Begin RECORDS PROVIDED

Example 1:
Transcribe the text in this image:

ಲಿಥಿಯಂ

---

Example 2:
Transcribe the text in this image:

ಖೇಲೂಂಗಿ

End RECORDS PROVIDED

__WRITTEN EXERCISE__: Copy out every line of the material above without changing anything.

__FINISHED EXERCISE__:
Example 1:
Transcribe the text in this image:

ಲಿಥಿಯಂ

---

Example 2:
Transcribe the text in this image:

ಖೇಲೂಂಗಿ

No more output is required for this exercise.